Le texte est au point mort depuis que le PJD a retiré l’amendement portant sur l’enrichissement illicite de la liste des propositions de la majorité, suscitant l’ire des autres groupes parlementaires de la coalition gouvernementale. Ceux-ci estiment nécessaire de relancer le processus législatif en permettant à chacune des composantes de la majorité de déposer de nouveau leurs amendements. Tout porte à croire que le texte ne passera pas au cours de ce mandat, d’autant que de plus en plus de voix plaident plutôt pour une refonte globale du Code pénal. Le besoin se fait sentir de lancer un débat national sur la politique pénale en vue d’implémenter les dispositions de la Constitution en matière des libertés.

Certains estiment que la société marocaine est encore conservatrice et que, par conséquent, les réformes devront être mises en œuvre progressivement. Mais cela reflète-t-il réellement la réalité ? L’actuel projet de loi modifiant et complétant le Code pénal ne porte que sur quelque 83 articles, sur plus de 600. Il reste à plancher sur plusieurs points sensibles.
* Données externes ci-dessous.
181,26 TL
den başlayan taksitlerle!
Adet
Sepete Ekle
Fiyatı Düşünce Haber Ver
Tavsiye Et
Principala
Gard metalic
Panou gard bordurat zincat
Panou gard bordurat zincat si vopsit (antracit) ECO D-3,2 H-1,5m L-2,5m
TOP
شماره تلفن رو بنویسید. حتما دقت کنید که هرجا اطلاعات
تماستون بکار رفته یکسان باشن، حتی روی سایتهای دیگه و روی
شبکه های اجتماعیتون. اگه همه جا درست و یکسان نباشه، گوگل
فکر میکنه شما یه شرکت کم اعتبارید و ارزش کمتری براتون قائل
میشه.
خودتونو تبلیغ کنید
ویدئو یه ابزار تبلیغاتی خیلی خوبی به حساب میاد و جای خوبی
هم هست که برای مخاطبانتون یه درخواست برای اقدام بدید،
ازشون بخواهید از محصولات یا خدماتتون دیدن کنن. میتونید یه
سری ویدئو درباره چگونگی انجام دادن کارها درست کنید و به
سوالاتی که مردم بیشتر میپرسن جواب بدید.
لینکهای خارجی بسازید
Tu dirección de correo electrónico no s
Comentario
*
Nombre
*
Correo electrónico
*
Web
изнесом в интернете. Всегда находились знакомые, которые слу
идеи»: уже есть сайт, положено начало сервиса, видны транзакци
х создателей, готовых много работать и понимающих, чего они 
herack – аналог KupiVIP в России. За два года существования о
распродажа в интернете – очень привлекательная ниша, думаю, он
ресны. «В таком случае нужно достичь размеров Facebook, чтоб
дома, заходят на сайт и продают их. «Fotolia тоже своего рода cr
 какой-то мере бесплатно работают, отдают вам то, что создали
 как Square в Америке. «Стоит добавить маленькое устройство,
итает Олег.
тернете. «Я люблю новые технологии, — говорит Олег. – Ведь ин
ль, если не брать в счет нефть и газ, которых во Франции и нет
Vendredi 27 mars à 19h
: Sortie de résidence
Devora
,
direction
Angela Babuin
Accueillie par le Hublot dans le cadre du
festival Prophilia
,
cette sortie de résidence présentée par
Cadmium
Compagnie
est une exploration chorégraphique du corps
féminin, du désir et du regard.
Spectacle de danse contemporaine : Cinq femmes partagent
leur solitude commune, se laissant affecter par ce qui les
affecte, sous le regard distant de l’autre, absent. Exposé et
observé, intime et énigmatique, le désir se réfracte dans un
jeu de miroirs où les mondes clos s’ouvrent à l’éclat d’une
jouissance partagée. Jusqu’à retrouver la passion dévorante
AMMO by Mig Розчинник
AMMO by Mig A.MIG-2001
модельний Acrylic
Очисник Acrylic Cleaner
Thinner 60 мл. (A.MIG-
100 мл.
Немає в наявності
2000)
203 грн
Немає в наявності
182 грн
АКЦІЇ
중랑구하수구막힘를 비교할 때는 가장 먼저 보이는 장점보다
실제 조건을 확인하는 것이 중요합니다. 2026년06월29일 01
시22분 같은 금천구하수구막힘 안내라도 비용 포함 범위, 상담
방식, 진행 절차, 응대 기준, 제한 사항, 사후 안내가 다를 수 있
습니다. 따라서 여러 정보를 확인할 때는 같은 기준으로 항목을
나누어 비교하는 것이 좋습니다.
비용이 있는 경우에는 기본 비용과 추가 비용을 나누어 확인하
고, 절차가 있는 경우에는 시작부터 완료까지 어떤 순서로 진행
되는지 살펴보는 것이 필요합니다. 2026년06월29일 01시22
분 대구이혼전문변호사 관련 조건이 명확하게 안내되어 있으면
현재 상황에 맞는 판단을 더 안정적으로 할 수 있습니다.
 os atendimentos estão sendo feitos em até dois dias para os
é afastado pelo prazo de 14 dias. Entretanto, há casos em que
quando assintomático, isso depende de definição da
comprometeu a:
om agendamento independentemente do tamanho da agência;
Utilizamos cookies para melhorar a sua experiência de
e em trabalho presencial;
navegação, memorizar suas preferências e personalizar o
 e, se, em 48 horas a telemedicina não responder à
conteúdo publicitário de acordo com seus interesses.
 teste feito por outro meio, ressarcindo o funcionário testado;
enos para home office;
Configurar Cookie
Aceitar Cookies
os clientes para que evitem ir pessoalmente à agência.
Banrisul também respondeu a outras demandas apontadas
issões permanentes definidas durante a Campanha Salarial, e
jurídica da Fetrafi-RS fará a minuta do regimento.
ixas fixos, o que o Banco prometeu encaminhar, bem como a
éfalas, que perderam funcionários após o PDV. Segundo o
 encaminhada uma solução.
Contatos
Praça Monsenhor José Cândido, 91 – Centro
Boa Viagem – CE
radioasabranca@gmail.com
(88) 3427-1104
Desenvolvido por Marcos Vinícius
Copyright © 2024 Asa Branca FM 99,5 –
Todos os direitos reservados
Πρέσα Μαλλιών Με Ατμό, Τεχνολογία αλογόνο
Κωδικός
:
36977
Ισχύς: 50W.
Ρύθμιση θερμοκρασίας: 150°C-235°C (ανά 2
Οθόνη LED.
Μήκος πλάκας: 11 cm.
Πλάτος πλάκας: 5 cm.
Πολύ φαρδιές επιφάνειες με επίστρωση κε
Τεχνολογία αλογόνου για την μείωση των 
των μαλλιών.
Le gouvernement et le Parlement sont, en effet, appelés à prendre en considération les changements qu’a connus la société marocaine au cours des dernières années. D’aucuns soulignent que la révision du Code pénal, qui date de soixante ans, s’impose pour s’adapter aux mutations sociales, aux exigences constitutionnelles et aux dispositions des conventions internationales ratifiées par le Maroc.

À cet égard, plusieurs recommandations ont été émises par le Conseil national des droits de l’Homme. À titre d’exemple, le Code pénal ne doit plus être impliqué dans les «relations individuelles intimes» sauf cas exceptionnels, comme lorsqu’elles sont caractérisées par une violence ou par des conditions imposant une protection spéciale. Le consentement doit être considéré comme «la pierre angulaire» dans les relations entre adultes, car cela ne nuit pas à l’ordre général ou privé. Plusieurs autres points importants doivent être largement débattus pour élaborer une politique pénale qui reflète le développement de la société marocaine, comme l’autorisation de l’avortement. Le projet de loi qui est entre les mains des députés est basé, à ce titre, sur les recommandations de la commission royale qui a planché sur le dossier. Cela étant, il s’avère nécessaire de se conformer à la réalité du terrain marquée par l’avortement clandestin et de mettre fin à ce phénomène de manière rationnelle. À la veille des élections, il serait difficile de lancer un débat national autour de la révision de la politique pénale.